**Problem details:**
Restate the lines word for word, from the first line of the records through the line containing "3 below | No |". Leave out the pictures and anything after that line.

**Entries supplied:**
+--

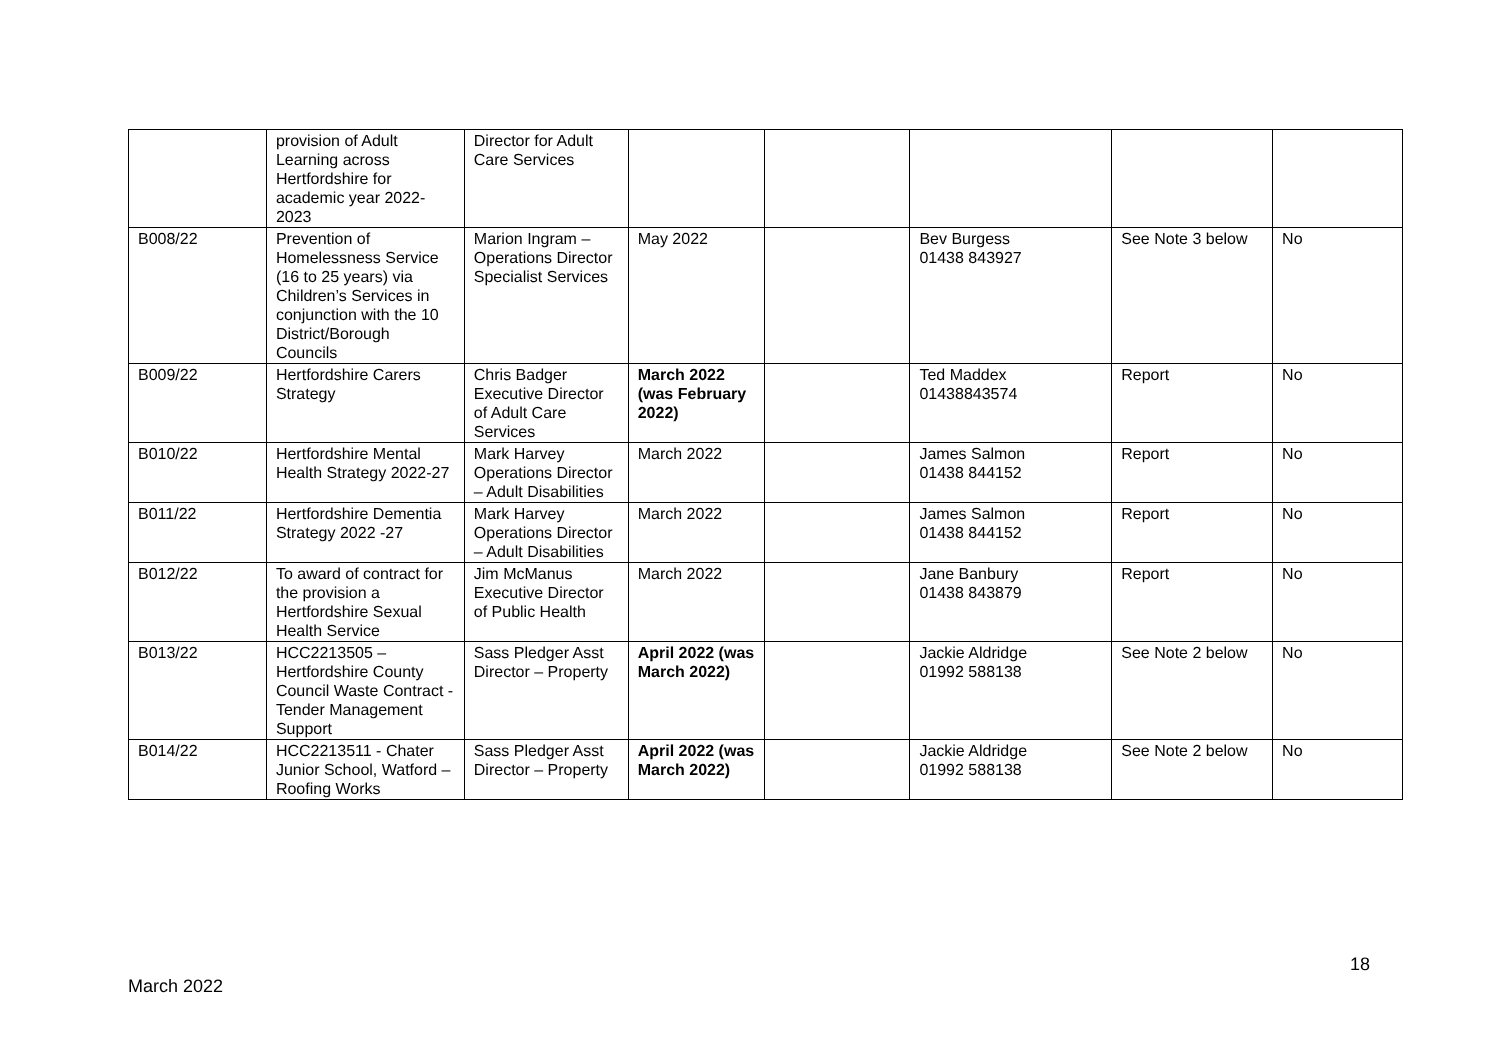| | provision of Adult Learning across Hertfordshire for academic year 2022-2023 | Director for Adult Care Services | | | | | |
| B008/22 | Prevention of Homelessness Service (16 to 25 years) via Children’s Services in conjunction with the 10 District/Borough Councils | Marion Ingram – Operations Director Specialist Services | May 2022 | | Bev Burgess 01438 843927 | See Note 3 below | No |
| B009/22 | Hertfordshire Carers Strategy | Chris Badger Executive Director of Adult Care Services | March 2022 (was February 2022) | | Ted Maddex 01438843574 | Report | No |
| B010/22 | Hertfordshire Mental Health Strategy 2022-27 | Mark Harvey Operations Director – Adult Disabilities | March 2022 | | James Salmon 01438 844152 | Report | No |
| B011/22 | Hertfordshire Dementia Strategy 2022 -27 | Mark Harvey Operations Director – Adult Disabilities | March 2022 | | James Salmon 01438 844152 | Report | No |
| B012/22 | To award of contract for the provision a Hertfordshire Sexual Health Service | Jim McManus Executive Director of Public Health | March 2022 | | Jane Banbury 01438 843879 | Report | No |
| B013/22 | HCC2213505 – Hertfordshire County Council Waste Contract - Tender Management Support | Sass Pledger Asst Director – Property | April 2022 (was March 2022) | | Jackie Aldridge 01992 588138 | See Note 2 below | No |
| B014/22 | HCC2213511 - Chater Junior School, Watford – Roofing Works | Sass Pledger Asst Director – Property | April 2022 (was March 2022) | | Jackie Aldridge 01992 588138 | See Note 2 below | No |
18
March 2022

+--

**Output of the exercise:**
| | provision of Adult Learning across Hertfordshire for academic year 2022-2023 | Director for Adult Care Services | | | | | |
| B008/22 | Prevention of Homelessness Service (16 to 25 years) via Children’s Services in conjunction with the 10 District/Borough Councils | Marion Ingram – Operations Director Specialist Services | May 2022 | | Bev Burgess 01438 843927 | See Note 3 below | No |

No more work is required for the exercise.